BLACKBURN MP Kate Hollern writes her fortnightly column for the Lancashire Telegraph...

THE next month is going to be busy for the Government.

The Chancellor will deliver the Budget in March which some have styled the ‘levelling-up budget’. The decisions he makes will affect millions of lives.

As we go into March, funding for self-isolation payments is expected to dry up by the end of the month.

In Blackburn, the Government’s funding had already failed to match the demand for financial support, leaving the council with the only option but to find the money to support people from elsewhere.

Look ahead to April and it’s clear this crisis is far from over. The £20 Universal Credit uplift is expected to come to an end as is furlough and the evictions ban. Both are designed to prevent people from becoming jobless and homeless.

Thousands more could be out of a job. Three in five families on Universal Credit told the Resolution Foundation that they will struggle to keep up or will fall behind on bills if it isn’t extended.

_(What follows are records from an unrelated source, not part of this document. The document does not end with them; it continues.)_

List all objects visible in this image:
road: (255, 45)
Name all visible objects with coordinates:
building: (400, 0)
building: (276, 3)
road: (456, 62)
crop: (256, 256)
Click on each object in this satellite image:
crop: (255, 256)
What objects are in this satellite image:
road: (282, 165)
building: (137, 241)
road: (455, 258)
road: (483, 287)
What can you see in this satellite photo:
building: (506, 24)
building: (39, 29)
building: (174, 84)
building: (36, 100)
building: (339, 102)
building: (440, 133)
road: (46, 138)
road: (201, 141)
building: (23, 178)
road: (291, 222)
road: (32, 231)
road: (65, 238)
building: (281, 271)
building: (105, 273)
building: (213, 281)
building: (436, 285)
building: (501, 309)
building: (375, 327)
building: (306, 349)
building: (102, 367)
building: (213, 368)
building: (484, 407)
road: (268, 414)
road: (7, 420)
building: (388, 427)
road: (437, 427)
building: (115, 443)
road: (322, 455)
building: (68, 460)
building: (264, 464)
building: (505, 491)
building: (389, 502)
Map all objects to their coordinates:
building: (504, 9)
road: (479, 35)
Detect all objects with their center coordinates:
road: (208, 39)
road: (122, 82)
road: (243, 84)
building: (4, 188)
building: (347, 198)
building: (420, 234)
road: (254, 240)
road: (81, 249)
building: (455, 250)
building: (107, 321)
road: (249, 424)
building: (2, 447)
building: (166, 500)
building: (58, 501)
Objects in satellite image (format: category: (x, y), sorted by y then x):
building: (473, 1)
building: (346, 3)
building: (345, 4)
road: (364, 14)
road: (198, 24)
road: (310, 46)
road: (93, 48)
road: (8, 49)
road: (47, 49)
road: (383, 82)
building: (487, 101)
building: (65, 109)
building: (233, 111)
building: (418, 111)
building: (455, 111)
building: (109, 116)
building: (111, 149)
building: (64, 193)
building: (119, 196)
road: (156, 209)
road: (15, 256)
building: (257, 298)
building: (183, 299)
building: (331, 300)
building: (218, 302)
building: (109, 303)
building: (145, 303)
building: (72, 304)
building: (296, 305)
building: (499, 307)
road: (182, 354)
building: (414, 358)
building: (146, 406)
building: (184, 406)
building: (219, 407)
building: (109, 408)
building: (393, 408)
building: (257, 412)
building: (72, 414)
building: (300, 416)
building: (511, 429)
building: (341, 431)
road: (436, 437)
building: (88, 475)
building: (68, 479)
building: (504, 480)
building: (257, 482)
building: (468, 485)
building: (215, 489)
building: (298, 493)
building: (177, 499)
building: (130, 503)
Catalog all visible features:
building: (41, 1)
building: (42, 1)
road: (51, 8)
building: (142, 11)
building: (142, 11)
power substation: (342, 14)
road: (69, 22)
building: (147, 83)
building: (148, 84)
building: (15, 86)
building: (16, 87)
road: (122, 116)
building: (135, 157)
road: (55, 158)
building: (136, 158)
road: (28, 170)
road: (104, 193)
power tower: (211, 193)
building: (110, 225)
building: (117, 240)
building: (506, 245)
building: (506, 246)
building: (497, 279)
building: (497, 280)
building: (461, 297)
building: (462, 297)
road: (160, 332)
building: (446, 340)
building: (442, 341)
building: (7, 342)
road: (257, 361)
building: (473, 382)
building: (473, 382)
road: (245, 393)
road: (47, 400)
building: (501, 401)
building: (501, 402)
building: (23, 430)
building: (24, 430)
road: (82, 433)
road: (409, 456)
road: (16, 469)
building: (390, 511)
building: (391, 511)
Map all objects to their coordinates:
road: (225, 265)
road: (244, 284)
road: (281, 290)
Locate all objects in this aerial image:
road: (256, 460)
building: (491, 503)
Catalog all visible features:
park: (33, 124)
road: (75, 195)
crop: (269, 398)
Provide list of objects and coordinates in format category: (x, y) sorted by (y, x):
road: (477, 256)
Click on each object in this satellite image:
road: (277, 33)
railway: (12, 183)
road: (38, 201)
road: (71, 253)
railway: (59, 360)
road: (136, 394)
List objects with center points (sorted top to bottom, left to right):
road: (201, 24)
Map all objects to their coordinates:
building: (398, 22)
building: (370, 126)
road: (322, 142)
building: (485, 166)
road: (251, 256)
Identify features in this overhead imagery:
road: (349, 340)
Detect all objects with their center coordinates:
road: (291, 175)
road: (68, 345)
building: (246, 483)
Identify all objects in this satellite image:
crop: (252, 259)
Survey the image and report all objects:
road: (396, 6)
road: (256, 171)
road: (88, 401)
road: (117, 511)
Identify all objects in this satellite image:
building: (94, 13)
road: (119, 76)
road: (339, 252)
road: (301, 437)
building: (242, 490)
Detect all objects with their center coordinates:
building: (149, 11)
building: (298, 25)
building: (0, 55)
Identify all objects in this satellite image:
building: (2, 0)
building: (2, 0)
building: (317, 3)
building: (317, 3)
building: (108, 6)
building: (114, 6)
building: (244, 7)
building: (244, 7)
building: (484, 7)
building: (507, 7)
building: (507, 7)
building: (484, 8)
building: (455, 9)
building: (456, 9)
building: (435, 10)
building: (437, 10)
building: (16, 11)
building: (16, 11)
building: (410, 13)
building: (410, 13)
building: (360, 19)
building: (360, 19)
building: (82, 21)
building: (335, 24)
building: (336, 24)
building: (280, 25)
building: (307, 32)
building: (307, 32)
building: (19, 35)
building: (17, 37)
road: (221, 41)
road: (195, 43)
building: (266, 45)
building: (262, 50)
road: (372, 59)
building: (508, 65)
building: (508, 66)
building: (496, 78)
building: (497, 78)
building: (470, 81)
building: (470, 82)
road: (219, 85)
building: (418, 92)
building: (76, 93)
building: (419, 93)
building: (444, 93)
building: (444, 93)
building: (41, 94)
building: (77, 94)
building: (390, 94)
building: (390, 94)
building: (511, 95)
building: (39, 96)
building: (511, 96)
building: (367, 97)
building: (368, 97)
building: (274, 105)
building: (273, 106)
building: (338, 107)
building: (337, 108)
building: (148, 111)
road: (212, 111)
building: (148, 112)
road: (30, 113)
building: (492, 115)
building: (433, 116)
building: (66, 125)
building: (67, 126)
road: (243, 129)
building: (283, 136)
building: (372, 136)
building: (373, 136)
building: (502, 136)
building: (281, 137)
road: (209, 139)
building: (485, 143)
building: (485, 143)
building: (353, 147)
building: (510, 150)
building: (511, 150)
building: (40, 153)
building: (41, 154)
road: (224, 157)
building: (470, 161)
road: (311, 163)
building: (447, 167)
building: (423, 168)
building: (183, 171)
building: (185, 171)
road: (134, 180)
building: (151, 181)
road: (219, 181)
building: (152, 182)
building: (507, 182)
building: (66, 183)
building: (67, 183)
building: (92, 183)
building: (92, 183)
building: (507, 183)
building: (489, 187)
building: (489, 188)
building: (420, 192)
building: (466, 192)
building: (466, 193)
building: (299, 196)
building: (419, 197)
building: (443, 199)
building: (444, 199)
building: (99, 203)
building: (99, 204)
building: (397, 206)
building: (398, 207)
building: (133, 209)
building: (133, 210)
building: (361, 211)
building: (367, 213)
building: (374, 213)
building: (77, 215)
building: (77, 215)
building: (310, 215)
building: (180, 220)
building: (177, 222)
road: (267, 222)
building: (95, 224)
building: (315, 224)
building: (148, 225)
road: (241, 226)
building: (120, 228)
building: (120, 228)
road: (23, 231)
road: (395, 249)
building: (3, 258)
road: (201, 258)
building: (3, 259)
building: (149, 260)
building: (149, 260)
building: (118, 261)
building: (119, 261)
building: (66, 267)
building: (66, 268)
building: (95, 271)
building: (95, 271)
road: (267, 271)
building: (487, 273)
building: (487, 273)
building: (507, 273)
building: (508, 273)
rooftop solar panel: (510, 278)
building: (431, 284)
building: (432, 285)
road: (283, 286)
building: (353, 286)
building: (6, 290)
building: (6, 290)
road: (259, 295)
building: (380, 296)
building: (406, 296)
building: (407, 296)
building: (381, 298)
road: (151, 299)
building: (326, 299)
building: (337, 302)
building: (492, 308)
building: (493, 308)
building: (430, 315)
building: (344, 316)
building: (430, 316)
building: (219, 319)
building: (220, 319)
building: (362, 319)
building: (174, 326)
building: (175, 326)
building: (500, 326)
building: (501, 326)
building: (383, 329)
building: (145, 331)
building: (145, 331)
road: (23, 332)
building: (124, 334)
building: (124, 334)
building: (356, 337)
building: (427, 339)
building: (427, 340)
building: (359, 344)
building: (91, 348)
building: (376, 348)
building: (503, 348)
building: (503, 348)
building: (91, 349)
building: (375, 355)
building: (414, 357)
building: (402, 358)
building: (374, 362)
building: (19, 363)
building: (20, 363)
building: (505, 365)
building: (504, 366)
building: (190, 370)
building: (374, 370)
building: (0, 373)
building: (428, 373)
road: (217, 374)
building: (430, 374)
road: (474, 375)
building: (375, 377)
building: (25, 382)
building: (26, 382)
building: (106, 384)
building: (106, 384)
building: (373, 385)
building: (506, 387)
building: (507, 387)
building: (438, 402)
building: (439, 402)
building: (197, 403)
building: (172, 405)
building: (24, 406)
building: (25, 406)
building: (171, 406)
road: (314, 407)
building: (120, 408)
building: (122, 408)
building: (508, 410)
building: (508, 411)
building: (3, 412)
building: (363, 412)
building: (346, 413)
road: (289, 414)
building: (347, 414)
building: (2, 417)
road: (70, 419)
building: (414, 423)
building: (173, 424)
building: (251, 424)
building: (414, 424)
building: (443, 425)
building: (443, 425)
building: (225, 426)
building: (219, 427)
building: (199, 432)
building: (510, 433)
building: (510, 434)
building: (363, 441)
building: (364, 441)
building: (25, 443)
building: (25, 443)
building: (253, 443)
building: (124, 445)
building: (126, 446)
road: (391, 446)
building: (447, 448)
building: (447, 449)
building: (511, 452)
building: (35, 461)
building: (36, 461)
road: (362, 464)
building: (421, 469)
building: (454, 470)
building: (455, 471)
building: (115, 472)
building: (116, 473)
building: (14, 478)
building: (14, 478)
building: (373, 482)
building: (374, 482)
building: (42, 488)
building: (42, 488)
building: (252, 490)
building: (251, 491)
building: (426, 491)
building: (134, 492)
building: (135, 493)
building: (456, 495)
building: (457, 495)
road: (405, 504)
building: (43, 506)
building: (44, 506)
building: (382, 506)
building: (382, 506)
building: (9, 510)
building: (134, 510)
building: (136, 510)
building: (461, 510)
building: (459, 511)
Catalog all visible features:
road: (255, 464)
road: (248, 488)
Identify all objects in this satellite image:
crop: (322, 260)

Similarly, Labour estimates that 190,000 renters could be at risk of becoming homeless.

It doesn’t have to be this way. The Government has so far talked a good game about levelling-up our regions and tackling inequality, and now is the time to deliver.

The Government’s new UK Shared Prosperity Fund is a case in point. Lancashire benefitted from more than £265 million from the Prosperity Fund’s predecessor between 2014 and 2020. Yet so far the Government has committed £220 million in pilot funding next year for the entire country – well shy of the £2.1 billion a year the country previously benefitted from.

We are still awaiting the detail, but one thing is clear: if the Government is to tackle inequality in Lancashire it needs to make sure that equitable recovery is at the centre of its plans.

In my own constituency, Blackburn, I’ve seen first-hand how the pandemic has devastated lives and livelihoods. Families are struggling to keep their heads above water, the pandemic has taken a toll on people’s mental and physical health and small businesses are desperate to see people return safely to their shops.

Next month’s Budget could either set our course on recovery – or it could choke it off completely. The Government’s track record has left a lot to be desired. It has been to slow to procure PPE for frontline staff – instead giving billions away in contracts to friends; failed to feed hungry children; and failed to adequately support people self-isolate.

The Government can’t afford to be slow out of the starting blocks once again. It must act quickly to re-build a more prosperous and equal Lancashire.